“Round Eyes” — Response to Janice Mirikitani’s “Round Eyes”

 

This poem is in response to Janice Mirikitani’s “Round Eyes” poem and also inspired by something another MFA student said about girls in Korea. He said there was a specific face that Korean girls will try to achieve through plastic surgery and that these procedures are highly common, often given as graduation gifts or birthday presents.

I wanted to stick with the Asian ethnicity and provide a similar darkness to the poem as Mirikitani creates. Her poem reveals the desire to change, to be someone or something different than what you are, to blend in through this process of transformation one performs on herself. I wanted to mimic the process and stay with the eyes. Eyes are often how people tell how we feel, what we’re thinking. So much of ourselves is revealed through eyes and to want to change them has a transformative and simultaneously deceptive aspect to it.

Questions to Consider: Who is the speaker of Mirikitani’s poem? Who is the one she’s writing about? What about these two poems speak to one another in a way that’s reflective of racial identity?

, ,

2 Responses to “Round Eyes” — Response to Janice Mirikitani’s “Round Eyes”

  1. sheace April 5, 2017 at 4:03 pm #

    Angela, I love your imitation of “Round Eyes” and the way you capture a kind of futuristic version of the idea that Mirkitami was addressing in er poem. The line, “remember not the smile” appeals to the kind facebook-post before-and-after shots we are all tired of seeing. I love too, the nurse character and the connection the speaker feels to her as someone who is selling the culture of reconstruction surgery on every level of her life, how in the nurse’s smile, your speaker sees her reflection in a sense. While it ends on a seemingly comfortable note–she’s in the hands of someone who gets it, gets her–any reader who questions the very idea of beauty will feel uncomfortable and maybe even sad as I did. Very nice working putting this trivial piece of information garnered in conversation to verse and making art of it!
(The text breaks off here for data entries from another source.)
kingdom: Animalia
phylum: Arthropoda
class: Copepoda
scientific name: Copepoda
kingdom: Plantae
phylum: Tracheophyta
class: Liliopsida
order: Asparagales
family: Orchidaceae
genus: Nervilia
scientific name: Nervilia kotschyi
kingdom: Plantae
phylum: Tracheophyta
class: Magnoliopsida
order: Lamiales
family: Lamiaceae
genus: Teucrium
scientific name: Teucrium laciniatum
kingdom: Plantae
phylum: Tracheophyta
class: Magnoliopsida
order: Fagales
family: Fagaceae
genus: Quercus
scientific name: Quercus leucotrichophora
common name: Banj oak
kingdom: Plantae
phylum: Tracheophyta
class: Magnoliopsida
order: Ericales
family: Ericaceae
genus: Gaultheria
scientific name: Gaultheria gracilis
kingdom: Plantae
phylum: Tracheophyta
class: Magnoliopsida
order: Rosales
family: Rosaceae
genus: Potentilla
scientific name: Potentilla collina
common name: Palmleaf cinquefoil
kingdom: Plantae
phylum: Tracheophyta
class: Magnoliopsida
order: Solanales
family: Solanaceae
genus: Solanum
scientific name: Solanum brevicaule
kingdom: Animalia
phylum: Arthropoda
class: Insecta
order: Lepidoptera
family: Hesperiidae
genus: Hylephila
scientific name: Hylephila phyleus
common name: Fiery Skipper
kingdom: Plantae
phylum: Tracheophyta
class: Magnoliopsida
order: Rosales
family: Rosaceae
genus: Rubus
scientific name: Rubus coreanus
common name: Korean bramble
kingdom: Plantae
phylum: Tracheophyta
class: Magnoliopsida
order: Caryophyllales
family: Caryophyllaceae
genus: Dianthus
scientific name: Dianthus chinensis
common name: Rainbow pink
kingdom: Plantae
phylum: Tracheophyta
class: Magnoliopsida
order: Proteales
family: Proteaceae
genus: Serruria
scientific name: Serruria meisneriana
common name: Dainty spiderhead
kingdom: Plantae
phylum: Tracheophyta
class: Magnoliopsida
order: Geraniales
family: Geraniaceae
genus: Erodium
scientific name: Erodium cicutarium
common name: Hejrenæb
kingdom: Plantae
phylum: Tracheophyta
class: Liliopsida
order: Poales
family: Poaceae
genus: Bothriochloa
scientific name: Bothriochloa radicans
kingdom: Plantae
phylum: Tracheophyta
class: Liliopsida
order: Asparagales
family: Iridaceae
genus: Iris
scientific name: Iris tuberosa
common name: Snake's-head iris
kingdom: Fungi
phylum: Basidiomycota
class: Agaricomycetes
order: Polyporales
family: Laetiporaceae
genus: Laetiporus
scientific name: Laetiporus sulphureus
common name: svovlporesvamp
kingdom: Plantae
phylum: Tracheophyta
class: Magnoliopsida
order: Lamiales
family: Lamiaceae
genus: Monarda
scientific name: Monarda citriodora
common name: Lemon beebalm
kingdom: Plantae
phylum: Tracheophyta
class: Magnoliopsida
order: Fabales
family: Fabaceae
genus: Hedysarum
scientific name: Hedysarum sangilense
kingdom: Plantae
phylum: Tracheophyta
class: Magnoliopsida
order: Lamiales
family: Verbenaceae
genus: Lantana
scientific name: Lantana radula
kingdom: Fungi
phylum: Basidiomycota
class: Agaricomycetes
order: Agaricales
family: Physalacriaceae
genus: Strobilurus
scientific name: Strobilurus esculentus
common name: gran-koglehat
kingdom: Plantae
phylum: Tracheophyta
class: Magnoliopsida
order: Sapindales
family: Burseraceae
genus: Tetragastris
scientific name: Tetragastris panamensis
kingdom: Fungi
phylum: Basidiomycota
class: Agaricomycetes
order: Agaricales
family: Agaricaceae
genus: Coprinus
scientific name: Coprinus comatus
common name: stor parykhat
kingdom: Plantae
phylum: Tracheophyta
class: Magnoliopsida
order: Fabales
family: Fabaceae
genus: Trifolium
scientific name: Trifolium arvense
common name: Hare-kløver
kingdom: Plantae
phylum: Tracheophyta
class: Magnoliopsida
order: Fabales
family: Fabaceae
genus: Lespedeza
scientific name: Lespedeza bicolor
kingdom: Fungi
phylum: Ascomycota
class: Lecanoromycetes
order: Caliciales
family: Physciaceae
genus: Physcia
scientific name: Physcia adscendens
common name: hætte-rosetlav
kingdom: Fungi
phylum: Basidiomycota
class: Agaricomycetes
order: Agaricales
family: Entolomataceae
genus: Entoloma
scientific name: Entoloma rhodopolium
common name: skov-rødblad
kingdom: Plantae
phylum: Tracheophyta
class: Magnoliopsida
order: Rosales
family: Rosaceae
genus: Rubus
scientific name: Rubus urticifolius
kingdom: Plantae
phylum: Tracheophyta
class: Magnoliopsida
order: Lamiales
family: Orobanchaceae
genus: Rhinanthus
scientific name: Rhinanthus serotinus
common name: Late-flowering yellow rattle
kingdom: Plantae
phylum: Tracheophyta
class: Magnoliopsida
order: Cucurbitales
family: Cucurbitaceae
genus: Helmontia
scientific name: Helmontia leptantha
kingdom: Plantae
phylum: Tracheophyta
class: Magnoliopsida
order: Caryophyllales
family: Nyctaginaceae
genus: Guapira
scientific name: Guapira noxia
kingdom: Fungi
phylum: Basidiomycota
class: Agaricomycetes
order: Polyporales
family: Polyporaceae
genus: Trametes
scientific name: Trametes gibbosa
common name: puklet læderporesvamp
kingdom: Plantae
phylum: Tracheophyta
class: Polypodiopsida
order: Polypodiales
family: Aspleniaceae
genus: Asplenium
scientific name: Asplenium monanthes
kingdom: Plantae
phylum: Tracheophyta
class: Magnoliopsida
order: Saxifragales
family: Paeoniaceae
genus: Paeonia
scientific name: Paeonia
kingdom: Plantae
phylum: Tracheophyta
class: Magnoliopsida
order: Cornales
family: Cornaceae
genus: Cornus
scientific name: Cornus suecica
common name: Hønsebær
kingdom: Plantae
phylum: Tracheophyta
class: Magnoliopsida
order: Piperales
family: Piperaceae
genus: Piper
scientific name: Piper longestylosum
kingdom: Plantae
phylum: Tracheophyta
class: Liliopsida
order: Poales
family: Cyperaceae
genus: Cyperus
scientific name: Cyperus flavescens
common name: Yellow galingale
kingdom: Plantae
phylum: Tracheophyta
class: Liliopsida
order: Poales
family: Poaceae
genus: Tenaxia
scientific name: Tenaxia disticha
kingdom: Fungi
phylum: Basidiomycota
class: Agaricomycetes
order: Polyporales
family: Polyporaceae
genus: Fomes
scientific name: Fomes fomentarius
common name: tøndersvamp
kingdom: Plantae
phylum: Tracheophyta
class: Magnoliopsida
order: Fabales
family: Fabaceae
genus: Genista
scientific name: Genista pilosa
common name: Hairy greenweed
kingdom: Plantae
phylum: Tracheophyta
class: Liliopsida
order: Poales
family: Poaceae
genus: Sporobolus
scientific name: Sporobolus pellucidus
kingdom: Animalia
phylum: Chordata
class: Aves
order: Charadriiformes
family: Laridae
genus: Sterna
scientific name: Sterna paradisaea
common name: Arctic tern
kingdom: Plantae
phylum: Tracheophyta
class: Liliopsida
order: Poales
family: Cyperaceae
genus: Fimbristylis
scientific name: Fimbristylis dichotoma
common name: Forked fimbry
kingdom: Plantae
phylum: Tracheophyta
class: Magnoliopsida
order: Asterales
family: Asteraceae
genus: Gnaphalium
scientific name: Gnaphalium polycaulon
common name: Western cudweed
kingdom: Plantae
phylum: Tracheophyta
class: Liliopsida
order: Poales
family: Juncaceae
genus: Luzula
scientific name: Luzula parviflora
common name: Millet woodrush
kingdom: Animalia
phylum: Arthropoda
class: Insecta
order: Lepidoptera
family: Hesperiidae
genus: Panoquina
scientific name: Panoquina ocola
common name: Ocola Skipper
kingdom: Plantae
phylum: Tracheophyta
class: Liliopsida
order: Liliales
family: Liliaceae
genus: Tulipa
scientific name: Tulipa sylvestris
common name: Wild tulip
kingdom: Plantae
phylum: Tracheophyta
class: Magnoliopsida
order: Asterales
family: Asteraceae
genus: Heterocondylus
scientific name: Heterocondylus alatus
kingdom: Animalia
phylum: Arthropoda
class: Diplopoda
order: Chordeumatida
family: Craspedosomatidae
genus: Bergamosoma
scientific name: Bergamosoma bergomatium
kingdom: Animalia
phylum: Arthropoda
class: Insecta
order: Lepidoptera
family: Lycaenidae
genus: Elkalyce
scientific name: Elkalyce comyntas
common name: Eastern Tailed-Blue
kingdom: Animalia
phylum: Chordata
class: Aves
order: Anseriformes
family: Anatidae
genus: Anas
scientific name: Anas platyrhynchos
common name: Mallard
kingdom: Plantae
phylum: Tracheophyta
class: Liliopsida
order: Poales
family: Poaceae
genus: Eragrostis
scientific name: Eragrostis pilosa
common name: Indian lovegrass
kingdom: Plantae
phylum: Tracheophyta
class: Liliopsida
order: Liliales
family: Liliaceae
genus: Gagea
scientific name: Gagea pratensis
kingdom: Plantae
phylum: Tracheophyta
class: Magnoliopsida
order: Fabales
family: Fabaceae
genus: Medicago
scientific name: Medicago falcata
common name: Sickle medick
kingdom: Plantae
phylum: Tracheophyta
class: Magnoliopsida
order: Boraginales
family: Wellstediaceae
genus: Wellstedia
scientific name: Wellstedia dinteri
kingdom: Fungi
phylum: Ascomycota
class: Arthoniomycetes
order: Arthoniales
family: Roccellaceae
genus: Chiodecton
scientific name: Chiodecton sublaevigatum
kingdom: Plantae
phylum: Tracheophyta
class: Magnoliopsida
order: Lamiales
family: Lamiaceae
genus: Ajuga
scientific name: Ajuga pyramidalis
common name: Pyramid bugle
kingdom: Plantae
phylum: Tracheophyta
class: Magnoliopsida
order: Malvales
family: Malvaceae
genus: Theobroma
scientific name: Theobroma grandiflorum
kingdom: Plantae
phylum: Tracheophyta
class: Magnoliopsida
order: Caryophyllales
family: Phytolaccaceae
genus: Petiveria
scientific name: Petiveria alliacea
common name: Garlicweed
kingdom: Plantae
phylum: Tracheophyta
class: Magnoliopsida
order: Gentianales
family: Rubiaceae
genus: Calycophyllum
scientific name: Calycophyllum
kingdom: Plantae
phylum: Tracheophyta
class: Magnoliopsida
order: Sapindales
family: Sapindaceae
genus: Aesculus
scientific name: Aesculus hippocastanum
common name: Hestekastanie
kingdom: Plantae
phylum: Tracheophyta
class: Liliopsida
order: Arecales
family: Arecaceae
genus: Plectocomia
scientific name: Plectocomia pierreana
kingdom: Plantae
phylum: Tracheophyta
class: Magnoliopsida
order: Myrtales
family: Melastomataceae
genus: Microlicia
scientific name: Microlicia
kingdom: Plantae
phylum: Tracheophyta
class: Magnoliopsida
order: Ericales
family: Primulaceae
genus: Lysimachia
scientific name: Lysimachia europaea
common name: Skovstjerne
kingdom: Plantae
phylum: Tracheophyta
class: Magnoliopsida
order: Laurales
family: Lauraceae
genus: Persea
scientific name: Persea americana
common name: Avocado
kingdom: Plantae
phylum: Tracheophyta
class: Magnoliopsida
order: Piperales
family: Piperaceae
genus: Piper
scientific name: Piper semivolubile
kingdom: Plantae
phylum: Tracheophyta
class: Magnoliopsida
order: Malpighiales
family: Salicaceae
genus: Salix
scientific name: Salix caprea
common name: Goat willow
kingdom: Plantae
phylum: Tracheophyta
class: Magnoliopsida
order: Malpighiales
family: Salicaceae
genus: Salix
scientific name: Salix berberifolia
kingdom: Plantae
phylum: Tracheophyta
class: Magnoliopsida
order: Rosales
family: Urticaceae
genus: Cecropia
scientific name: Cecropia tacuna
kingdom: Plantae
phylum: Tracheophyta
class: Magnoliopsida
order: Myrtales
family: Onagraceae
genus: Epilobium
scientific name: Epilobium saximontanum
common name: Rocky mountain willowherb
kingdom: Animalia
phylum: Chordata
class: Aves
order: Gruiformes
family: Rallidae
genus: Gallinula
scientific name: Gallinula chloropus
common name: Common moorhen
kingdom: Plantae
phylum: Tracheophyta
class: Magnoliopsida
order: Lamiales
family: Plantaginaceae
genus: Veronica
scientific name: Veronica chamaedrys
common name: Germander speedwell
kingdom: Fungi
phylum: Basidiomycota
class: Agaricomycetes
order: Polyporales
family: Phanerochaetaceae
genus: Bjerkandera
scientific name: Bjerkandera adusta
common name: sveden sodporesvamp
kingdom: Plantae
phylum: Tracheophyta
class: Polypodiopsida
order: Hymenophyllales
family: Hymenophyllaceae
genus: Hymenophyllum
  2. Prof VZ April 5, 2017 at 6:09 pm #

    I think that your question–who is the speaker–is a fascinating one given the focus on identity. We might think that the author of the original poem is reflecting on experience she knows intimately. Culturally, it is her experience. As an “outsider” enters to offer a version of the same poem, what’s at stake? Is this cultural appropriation? Or does it transcend race and ethnicity as it addresses the broader constraints of female beauty in any culture? Or beyond that, does it simply address, is this experience available to any reader who has felt such constraints?

    I also like the way you reproduce what in the original poem can feel like a mirror (a self acting on the self) in the complex reflection that the poem’s speaker sees in the mirror. It underscores the extent to which questions of racial identity are always “reflective,” always a seeing of the self through eyes of an other and the pressures and constraints that that causes.